The data START

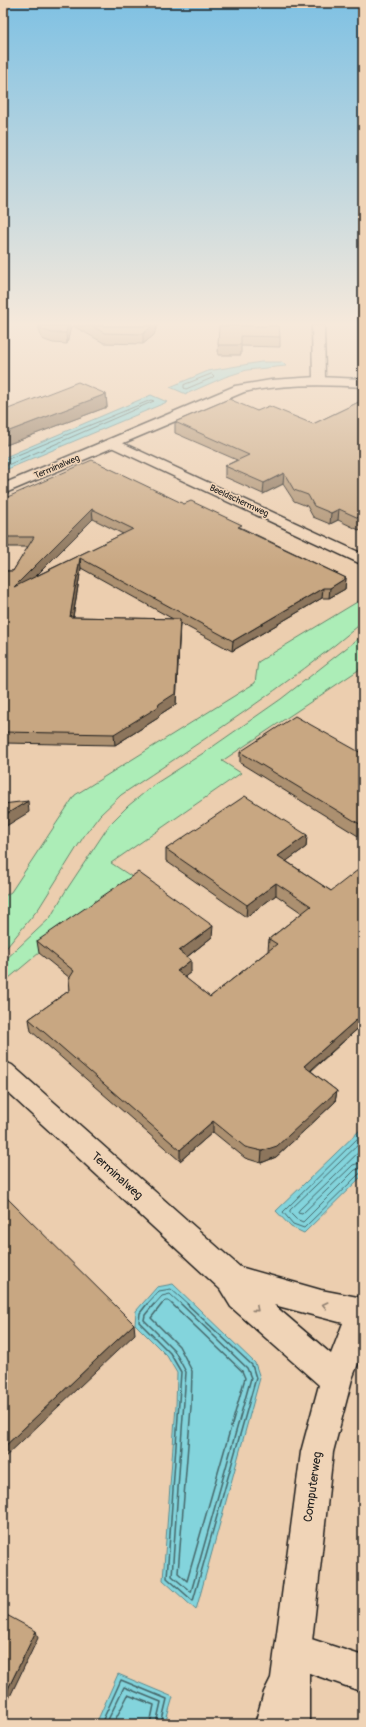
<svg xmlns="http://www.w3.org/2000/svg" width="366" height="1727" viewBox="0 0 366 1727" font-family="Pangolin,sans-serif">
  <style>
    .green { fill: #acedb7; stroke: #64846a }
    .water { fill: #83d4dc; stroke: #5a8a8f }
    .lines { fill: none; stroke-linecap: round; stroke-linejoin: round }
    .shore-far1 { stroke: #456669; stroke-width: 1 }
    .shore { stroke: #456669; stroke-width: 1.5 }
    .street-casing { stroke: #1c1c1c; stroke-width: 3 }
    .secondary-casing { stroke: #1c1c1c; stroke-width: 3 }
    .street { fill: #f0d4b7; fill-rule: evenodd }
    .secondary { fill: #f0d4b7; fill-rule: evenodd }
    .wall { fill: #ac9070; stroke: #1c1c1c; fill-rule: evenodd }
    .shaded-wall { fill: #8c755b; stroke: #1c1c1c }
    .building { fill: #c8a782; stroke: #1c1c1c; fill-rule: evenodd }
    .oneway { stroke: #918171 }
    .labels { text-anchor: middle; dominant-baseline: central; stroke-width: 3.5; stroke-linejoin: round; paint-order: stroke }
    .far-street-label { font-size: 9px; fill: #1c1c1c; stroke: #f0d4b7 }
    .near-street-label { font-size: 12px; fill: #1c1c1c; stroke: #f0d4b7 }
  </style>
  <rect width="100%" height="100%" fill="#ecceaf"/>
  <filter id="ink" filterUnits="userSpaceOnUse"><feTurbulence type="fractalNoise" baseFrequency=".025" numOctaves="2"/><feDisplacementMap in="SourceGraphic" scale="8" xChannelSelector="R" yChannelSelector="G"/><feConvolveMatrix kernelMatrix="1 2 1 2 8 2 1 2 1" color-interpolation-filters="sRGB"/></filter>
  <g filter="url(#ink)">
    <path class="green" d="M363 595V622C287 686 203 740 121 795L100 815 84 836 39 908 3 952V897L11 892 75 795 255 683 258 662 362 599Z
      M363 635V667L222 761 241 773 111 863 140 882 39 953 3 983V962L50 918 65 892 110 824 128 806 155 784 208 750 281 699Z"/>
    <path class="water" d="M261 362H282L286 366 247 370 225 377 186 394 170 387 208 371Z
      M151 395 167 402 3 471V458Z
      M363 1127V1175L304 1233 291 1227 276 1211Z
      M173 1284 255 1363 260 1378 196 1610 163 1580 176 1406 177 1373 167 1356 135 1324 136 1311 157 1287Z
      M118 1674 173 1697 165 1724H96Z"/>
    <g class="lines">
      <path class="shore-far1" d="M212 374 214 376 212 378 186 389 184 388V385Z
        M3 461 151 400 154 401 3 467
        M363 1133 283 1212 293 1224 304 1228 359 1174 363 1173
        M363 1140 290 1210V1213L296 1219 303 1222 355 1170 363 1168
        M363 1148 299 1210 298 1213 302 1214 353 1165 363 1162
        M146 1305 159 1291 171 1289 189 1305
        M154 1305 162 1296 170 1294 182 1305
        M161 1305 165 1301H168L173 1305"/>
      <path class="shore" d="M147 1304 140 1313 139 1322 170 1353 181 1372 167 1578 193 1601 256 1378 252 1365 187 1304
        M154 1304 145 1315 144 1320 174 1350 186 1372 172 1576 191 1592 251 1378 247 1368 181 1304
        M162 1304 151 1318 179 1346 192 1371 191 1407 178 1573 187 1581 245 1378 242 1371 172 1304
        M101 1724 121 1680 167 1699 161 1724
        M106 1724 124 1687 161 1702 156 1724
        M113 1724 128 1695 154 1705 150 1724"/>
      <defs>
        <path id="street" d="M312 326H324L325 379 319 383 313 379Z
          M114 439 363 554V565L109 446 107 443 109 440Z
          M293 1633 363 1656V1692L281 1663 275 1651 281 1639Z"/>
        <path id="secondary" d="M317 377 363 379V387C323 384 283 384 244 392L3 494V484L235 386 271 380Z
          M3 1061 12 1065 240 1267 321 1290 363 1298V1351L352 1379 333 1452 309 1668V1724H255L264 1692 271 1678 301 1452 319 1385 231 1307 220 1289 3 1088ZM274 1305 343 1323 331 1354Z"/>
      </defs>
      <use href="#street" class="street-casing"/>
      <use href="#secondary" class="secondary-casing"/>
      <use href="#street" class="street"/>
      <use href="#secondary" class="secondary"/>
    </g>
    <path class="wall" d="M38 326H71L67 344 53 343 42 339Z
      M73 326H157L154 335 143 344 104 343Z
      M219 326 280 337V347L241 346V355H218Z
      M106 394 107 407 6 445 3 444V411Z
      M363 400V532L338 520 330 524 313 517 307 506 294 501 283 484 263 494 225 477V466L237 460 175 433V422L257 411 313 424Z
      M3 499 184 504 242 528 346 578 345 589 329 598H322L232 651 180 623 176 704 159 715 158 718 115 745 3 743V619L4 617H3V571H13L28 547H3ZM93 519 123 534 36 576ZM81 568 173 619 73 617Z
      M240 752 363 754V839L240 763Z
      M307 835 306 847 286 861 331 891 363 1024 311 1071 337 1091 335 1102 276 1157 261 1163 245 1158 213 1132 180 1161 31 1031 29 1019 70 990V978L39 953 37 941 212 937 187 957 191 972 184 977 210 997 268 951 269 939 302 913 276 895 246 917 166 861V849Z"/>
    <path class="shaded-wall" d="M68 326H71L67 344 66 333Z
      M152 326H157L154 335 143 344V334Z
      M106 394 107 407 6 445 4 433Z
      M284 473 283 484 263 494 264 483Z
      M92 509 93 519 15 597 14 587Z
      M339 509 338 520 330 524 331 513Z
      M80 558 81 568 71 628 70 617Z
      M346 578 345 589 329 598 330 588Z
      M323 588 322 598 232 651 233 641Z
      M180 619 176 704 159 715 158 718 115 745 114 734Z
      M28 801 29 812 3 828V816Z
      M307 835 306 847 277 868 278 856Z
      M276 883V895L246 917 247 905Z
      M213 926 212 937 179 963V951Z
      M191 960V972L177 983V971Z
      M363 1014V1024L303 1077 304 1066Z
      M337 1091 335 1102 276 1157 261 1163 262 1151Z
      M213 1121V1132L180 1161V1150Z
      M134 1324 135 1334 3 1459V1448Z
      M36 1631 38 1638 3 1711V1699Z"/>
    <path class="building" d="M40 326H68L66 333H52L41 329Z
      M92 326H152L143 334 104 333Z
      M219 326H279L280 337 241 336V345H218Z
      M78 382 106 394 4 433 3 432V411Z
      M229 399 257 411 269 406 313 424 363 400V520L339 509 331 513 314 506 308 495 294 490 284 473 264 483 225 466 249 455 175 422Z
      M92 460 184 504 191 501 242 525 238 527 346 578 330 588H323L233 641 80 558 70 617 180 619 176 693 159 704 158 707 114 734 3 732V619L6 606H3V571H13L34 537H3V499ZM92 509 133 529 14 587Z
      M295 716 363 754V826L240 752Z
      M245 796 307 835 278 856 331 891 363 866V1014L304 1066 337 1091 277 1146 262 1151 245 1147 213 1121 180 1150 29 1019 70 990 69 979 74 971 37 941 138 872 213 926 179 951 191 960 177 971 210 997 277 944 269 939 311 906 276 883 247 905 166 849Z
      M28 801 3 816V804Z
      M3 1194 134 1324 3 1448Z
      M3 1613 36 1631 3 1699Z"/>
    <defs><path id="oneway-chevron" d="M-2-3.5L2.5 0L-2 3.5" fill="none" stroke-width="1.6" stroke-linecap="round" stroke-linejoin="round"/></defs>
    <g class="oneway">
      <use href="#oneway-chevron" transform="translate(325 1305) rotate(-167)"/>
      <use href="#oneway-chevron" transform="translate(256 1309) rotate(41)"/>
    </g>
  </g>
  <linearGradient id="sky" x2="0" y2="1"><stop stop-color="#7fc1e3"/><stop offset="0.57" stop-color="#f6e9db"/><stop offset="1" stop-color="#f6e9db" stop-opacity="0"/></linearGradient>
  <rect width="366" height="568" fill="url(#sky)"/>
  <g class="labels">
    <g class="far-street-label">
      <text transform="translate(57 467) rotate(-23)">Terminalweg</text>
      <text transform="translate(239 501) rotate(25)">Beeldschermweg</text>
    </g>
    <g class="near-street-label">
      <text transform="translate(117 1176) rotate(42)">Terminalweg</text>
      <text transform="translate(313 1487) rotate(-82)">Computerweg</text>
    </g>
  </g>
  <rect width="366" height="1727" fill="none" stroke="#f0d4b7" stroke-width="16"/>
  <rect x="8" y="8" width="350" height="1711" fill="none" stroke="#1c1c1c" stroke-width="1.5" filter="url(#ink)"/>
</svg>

The data END

• [Task goal]:
Every line above that holds the word "labels" is to be found and copied.

• [Answer space]:
    .labels { text-anchor: middle; dominant-baseline: central; stroke-width: 3.5; stroke-linejoin: round; paint-order: stroke }
  <g class="labels">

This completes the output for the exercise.